This is just a quick update on the Indicators project as described in an earlier post. We are currently re-arranging the data to ensure it’s in a format that is quick and easy to query and is limited to just the data we are interested in. Initially our investigations are limited to 2007 and 2008, terms 1 and 2, and only courses with more than 50 Flex students. So the scope of our research is approx 390 courses with approx 40,000 student instances. We’ve limited the current research to flex students as this cohort engages wholly online and to include other cohorts would confuse the result. Some tasks that are being or have been completed include:
• An instance of MySQL was configured on a de-commissioned server that was available and met our requirements.
• The Blackboard database holds data from 2004 to the present day which equates to 200 million rows of data.

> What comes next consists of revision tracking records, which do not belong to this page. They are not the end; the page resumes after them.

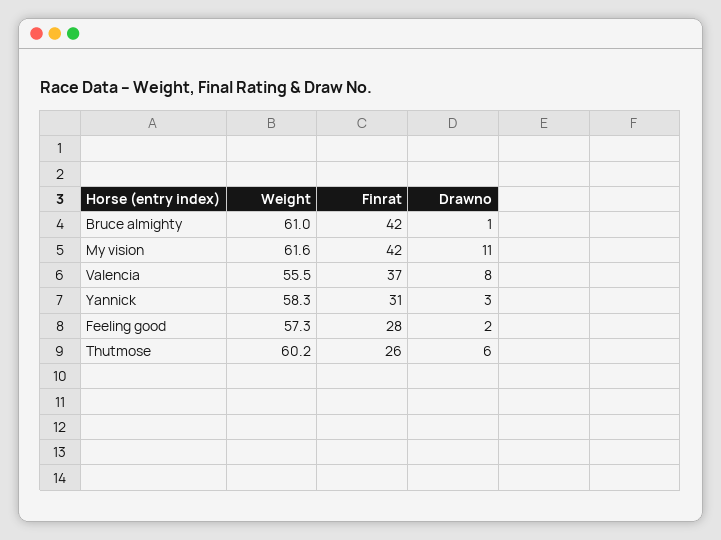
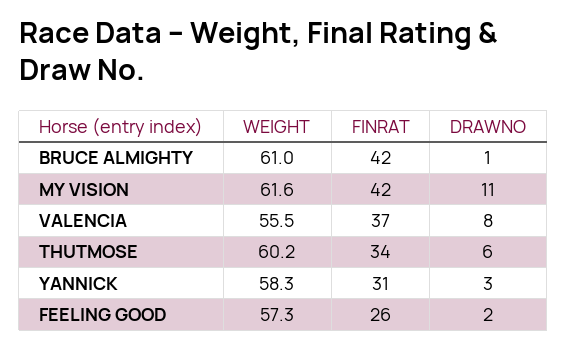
  {
    "Weight": {
      "Bruce almighty": 61,
      "My vision": 61.6,
      "Valencia": 55.5,
      "Yannick": 58.3,
      "Feeling good": 57.3,
      "Thutmose": 60.2
    },
    "Finrat": {
      "Bruce almighty": 42,
      "My vision": 42,
      "Valencia": 37,
      "Yannick": 31,
-     "Feeling good": 28,
+     "Feeling good": 26,
-     "Thutmose": 26
+     "Thutmose": 34
    },
    "Drawno": {
      "Bruce almighty": 1,
      "My vision": 11,
      "Valencia": 8,
      "Yannick": 3,
      "Feeling good": 2,
      "Thutmose": 6
    }
  }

As we are only interested in 2007 term 1 and 2, and 2008 term 1 and 2 we are migrating only these terms across to the MySQL instance to limit the size of the data set and improve query times. It’s anticipated that the resulting data set will be approx 10-20 million rows.
• The results database has in excess of 500,000 rows and by drawing only the rows required we could reduce this to around 50,000 rows.
• Once the data sets have been rationalized we can create some intermediate tables based on some processed data from the original datasets. Queries that take a long time to run can be executed and the results stored in the MySQL db for analysis.
• Some more research is required to look at dividing student activity into categories. For example distinguishing between an administrative hit and a pedagogical hit. An administrative hit might be a click on the folder to access a course PDF that would be a pedagogical hit. Its not a good method I know but it may give us an idea of “signal-to-noise” within a course.
• One thing that is going to take some time is the session data. Login and logout times are recorded by the system and this can be extracted and reported on to determine when and for how long the students are using the system during term.